Keys to a Long-Term Success for Small Businesses

Feb 18, 2023

When I was 29 years old, I walked away from a job making over a quarter of a million dollars a year during a tough economy, with a wife pregnant, and after burying my father, I decided to start MMP Capital out of my garage. With every reason lined up as to why you shouldn’t take a risk, and start a business, instead I trusted my gut, my experience, and my contacts that I could create a well-managed, successful small business.

Ten years later, MMP Capital funds nearly $300MM in equipment financing a year, with a strong following from medical aesthetic offices that must consistently purchase new equipment.

The MMP family consists of 55 employees, and we are projected to grow by 35% this year, despite economist predictions that 2023 will be one of the toughest economic years in contemporary times.

Beyond my family, MMP Capital is my biggest achievement, and I would like to share some of the lessons I have learned over the past ten years of growing my business.  

  1. There is no shortcut on the path to success

This is the one thing every entrepreneur will tell you, and my experience is no different. There is no such thing as an overnight success. Starting a business requires commitment. Commitment of time, money, and effort. Are you ready for the sacrifices you must make? 

If so, start crunching the numbers.

It is essential to know potential market share, expenses versus income, what value will you provide to potential customers?  Be truthful with yourself when calculating all this data. 

Ask yourself tough questions and if you’re truly comfortable with your projections.  Are you being too optimistic, or even too pessimistic, for any reason/s?

When building your data projections, make sure you consider all factors, including:

  • What are the potential industry-related challenges?
  • Where are the immediate and long-term growth opportunities?
  • Are you fully factoring in the impact of the potential safety and/or insurance costs?
  • What are the projected staffing costs based on the area(s) in which you operate, and what level of experience will you need from employees?

Bottom line is do your research. Be willing to challenge yourself and adapt. Be prepared to work harder than you ever have before.   

  • Keeping current customers happy is the best way to get new ones

Keeping customers happy is essential to organic growth, which is typically because it is a lot easier to grow with current customers than to consistently go out and get new ones.

The success rate of retaining a customer you already have is often estimated at 60-70%, while the success rate of onboarding a new customer is typically far less, with rates varying by industry. Also, it’s estimated that increasing customer retention by 5% can, for many small businesses, improve profits by 30-85%, or even more. Happy customers drive organic growth – and they can serve as powerful advocates to help you attract new customers.

A key part of keeping your customers happy is doing the research needed to truly understand their businesses and motives.

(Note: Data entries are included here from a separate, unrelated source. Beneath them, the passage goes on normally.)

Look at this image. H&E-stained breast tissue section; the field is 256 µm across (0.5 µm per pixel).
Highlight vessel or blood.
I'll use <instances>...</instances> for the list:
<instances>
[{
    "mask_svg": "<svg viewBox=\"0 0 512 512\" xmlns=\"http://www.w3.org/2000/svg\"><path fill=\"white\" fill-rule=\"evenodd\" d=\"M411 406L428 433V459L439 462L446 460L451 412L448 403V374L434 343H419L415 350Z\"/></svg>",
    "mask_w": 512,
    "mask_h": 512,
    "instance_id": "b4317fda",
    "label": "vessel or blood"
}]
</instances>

Why are they buying your product or service? How will it benefit their business? Is their business steady or seasonal? When is the best time to approach them? Who are my competitors today? What companies could be threats tomorrow?

Once you get in the customer’s mind frame, selling to them on your unique value proposition will become second nature.

Personalized service is a key component of my management style. Know you customers’ hobbies, the names of their family members, what drives them to run a business. My staff is instructed to answer customer phone calls or emails within five minutes – even if it is to say, “I will get back to you with an answer.”

These may seem like small things, but they matter a lot.  

  • Know your industry

Knowing what is happening in your industry, and in your clients’ as well, can be a huge boost to business.

When I started MMP Capital in 2013, Obamacare had just gone into effect. Doctors were seeing a decline in revenue and got hit with a 2.6% medical device tax. I realized that aesthetics are cash based receivables, and by cutting out the insurance companies who were the middle man, that have been absorbing a larger piece of the pie at the expense of the doctor, and the patient, would be a booming market for years to come.  The aesthetic medical industry creates a new revenue stream for private practice doctors who want to have career and financial autonomy that helps them offset lost income. That industry remains our largest industry vertical to this day.

When COVID-19 shut down small businesses, many financers anticipated a huge business hit. However, during economic downturns, the strongest companies that weathered the storm used the time to build up strong cash reserves. So, when the market turned positive, they were well positioned to grab market share at the expense of their competitors that didn’t survive the downturn, and dramatically grow their revenue.

The same may be true for 2023 if economists are correct.

  • Success is contagious

This last one is a personal motto. I believe if you treat your employees well, they will, in turn, want to do right by you. If you share the success of the company with them, you build a culture of collaboration and teamwork that will support the business for years to come.

This is true for customers and partners as well. For us, if we’re able to help our vendor partners sell more products in less time, we all win. Customers are happy and everyone is making money.

As a small business owner, there is no one-size-fits-all solution to long-term success. However, the best practices I have highlighted should help make the path just a little bit easier and hopefully more profitable.